Ackerley was a member of the history-making New Zealand men’s hockey team that won the gold medal at the 1976 Montreal Olympics. As part of that team, he was inducted into the New Zealand Sports Hall of Fame in 1990.
He went on to coach the New Zealand women’s hockey team for six years, taking them to a bronze medal at the 1998 Kuala Lumpur Commonwealth Games. He also coached the Wellington women’s hockey team.

For the past seven years, Ackerley had been working for Sport and Recreation New Zealand (SPARC) in Wellington, as a Senior Advisor in Coaching and Volunteers.

SPARC Chief Executive Peter Miskimmin says Ackerley was highly-respected among his colleagues, and in the sport and recreation sector.

“At SPARC we have lost a much-loved colleague and friend, but Paul will also be a tremendous loss to the wider sports community,” Miskimmin said.

“Paul had a lot of sporting success in his life. Not only was he a gold-medal winning Olympian and a high-performance coach, he also managed to use his talents and skills to help develop other coaches.

“Paul was passionate about sport and particularly coaching. Part of the legacy he leaves is a national vision around the importance of coaching and the importance of developing coaches.

“Paul’s other great passion in life was his family, and our thoughts and condolences are with his wife Rosemary and their daughters, of whom he was very proud.”

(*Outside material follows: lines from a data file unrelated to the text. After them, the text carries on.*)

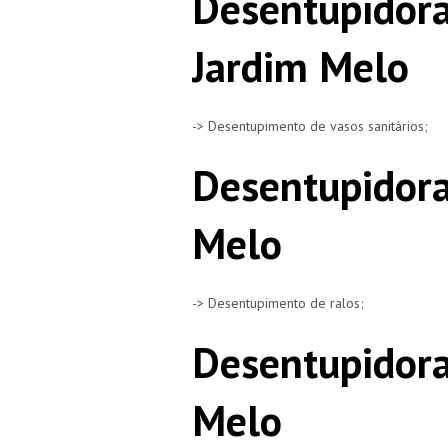
Desentupidora
Jardim Melo
-> Desentupimento de vasos sanitários;
Desentupidora
Melo
-> Desentupimento de ralos;
Desentupidora
Melo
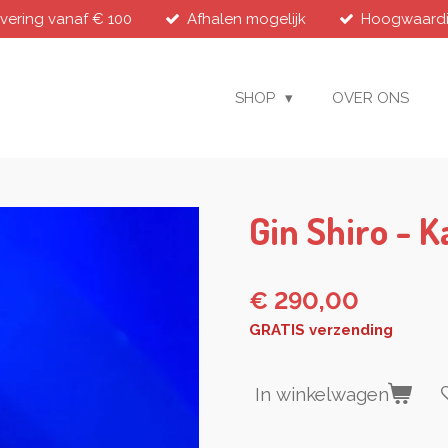
evering vanaf € 100
Afhalen mogelijk
Hoogwaardig
SHOP
OVER ONS
Gin Shiro - 
€ 290,00
GRATIS verzending
In winkelwagen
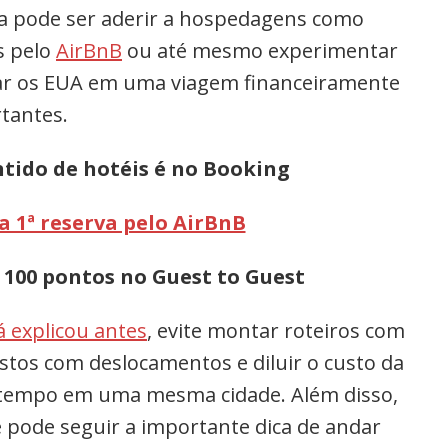
iva pode ser aderir a hospedagens como
s pelo
AirBnB
ou até mesmo experimentar
mar os EUA em uma viagem financeiramente
rtantes.
tido de hotéis é no Booking
a 1ª reserva pelo AirBnB
 100 pontos no Guest to Guest
á explicou antes
, evite montar roteiros com
astos com deslocamentos e diluir o custo da
tempo em uma mesma cidade. Além disso,
 pode seguir a importante dica de andar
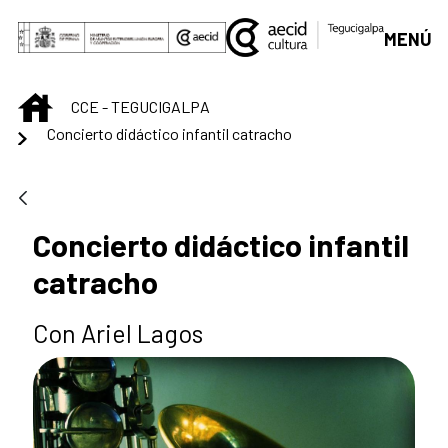
Saltar al contenido principal
MENÚ
INICIO
CCE - TEGUCIGALPA
Concierto didáctico infantil catracho
Concierto didáctico infantil
catracho
Con Ariel Lagos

General Manager of Community Sport at SPARC, John Reid, says Ackerley worked closely with many of New Zealand’s national sport organisations, and played a significant role in developing their coaching programmes.

“Paul took SPARC’s national coaching strategy and developed guidelines from it which underpin the coaching programmes of most of the country’s leading sports,” Reid said.

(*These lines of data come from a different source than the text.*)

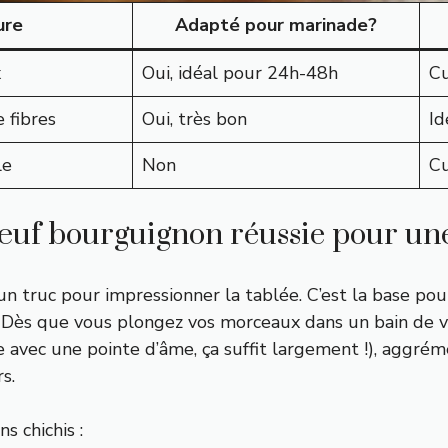
ure
Adapté pour marinade?
x
Oui, idéal pour 24h-48h
Cu
 fibres
Oui, très bon
Id
le
Non
Cu
œuf bourguignon réussie pour un
e un truc pour impressionner la tablée. C’est la base po
Dès que vous plongez vos morceaux dans un bain de vin
e avec une pointe d’âme, ça suffit largement !), aggréme
s.
s chichis :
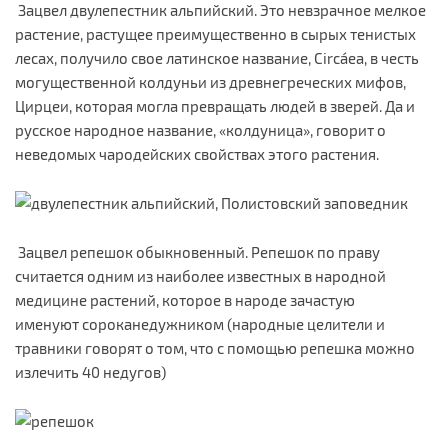
Зацвел двулепестник альпийский. Это невзрачное мелкое
растение, растущее преимущественно в сырых тенистых
лесах, получило свое латинское название, Circáea, в честь
могущественной колдуньи из древнегреческих мифов,
Цирцеи, которая могла превращать людей в зверей. Да и
русское народное название, «колдуница», говорит о
неведомых чародейских свойствах этого растения.
Зацвел репешок обыкновенный. Репешок по праву
считается одним из наиболее известных в народной
медицине растений, которое в народе зачастую
именуют сороканедужником (народные целители и
травники говорят о том, что с помощью репешка можно
излечить 40 недугов)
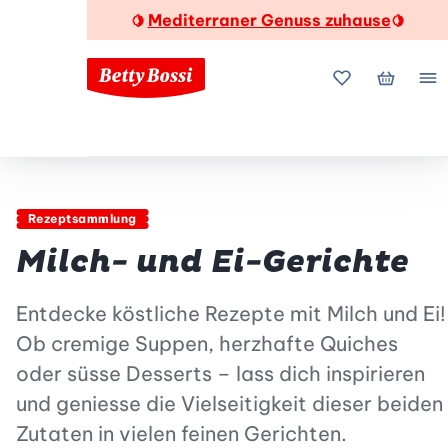
Mediterraner Genuss zuhause
🍋
🍋
Meine Favorite
Mein Wa
Me
Rezeptsammlung
Milch- und Ei-Gerichte
Entdecke köstliche Rezepte mit Milch und Ei!
Ob cremige Suppen, herzhafte Quiches
oder süsse Desserts – lass dich inspirieren
und geniesse die Vielseitigkeit dieser beiden
Zutaten in vielen feinen Gerichten.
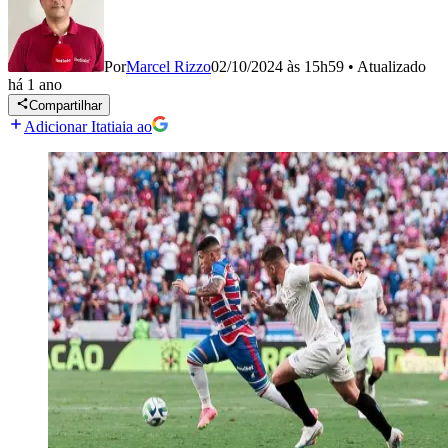
Por
Marcel Rizzo
02/10/2024 às 15h59
•
Atualizado
há 1 ano
Compartilhar
Adicionar Itatiaia ao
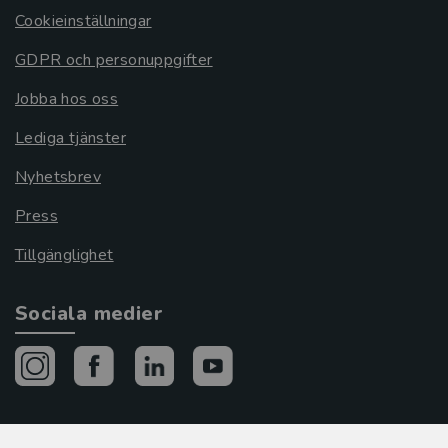
Cookieinställningar
GDPR och personuppgifter
Jobba hos oss
Lediga tjänster
Nyhetsbrev
Press
Tillgänglighet
Sociala medier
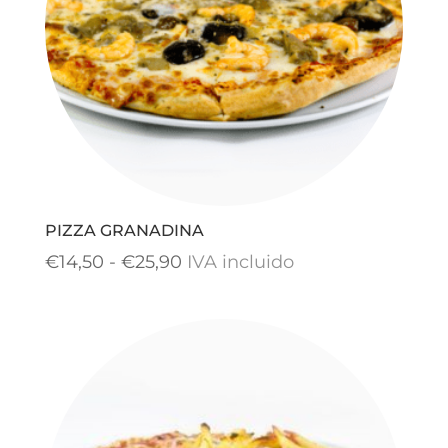
PIZZA GRANADINA
Rango
€
14,50
-
€
25,90
IVA incluido
de
precios:
desde
€14,50
hasta
€25,90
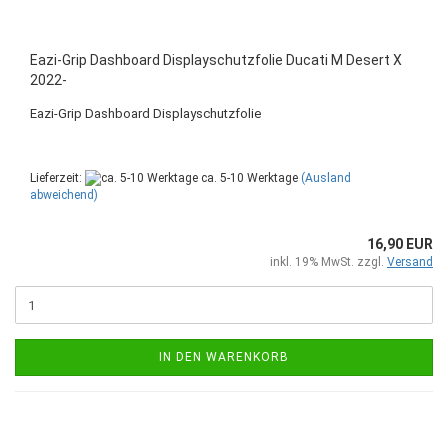
Eazi-Grip Dashboard Displayschutzfolie Ducati M Desert X
2022-
Eazi-Grip Dashboard Displayschutzfolie
Lieferzeit:
ca. 5-10 Werktage
(Ausland
abweichend)
16,90 EUR
inkl. 19% MwSt. zzgl.
Versand
IN DEN WARENKORB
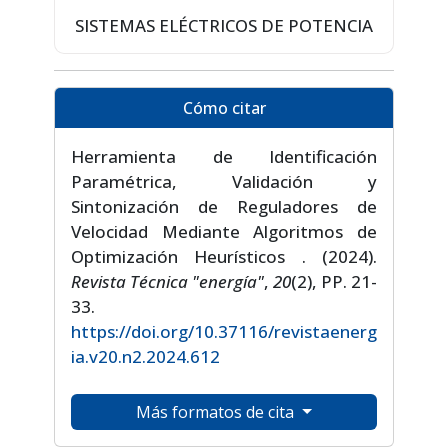
SISTEMAS ELÉCTRICOS DE POTENCIA
Cómo citar
Herramienta de Identificación
Paramétrica, Validación y
Sintonización de Reguladores de
Velocidad Mediante Algoritmos de
Optimización Heurísticos . (2024).
Revista Técnica "energía"
,
20
(2), PP. 21-
33.
https://doi.org/10.37116/revistaenerg
ia.v20.n2.2024.612
Más formatos de cita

“He had a true gift when it came to working with people. Everyone he dealt with liked him and respected him. He was the sort of guy who would do anything he could to help you, personally and professionally.”

Andy Rogers, the Director of the Greater Auckland Coaching Unit, was one of those who worked closely with Ackerley in recent years.

“Paul was a truly humble and engaging leader who was held in the highest regard by the wider sporting sector,” he said.

“His knowledge, passion and whole-hearted contribution to revitalising the importance of coaching will leave a lasting legacy. He will forever hold a special place in the hearts of New Zealand’s sporting community.”

Originally from Ashburton, Ackerley played most of his early hockey in Christchurch for the University of Canterbury Hockey Club. He played for New Zealand from 1974-77, during which time he earned 25 international caps.

The highlight of his career was being part of the side that stunned the hockey world by winning the Olympic gold medal in Montreal, beating Australia 1-0 in the final. He was also selected for the team to compete at the 1980 Moscow Olympics, but didn’t go because of the American-led boycott.

Ackerley started his professional life as a teacher and worked for many years for the Ministry of Education and the New Zealand Qualifications Authority, before moving to SPARC in 2004.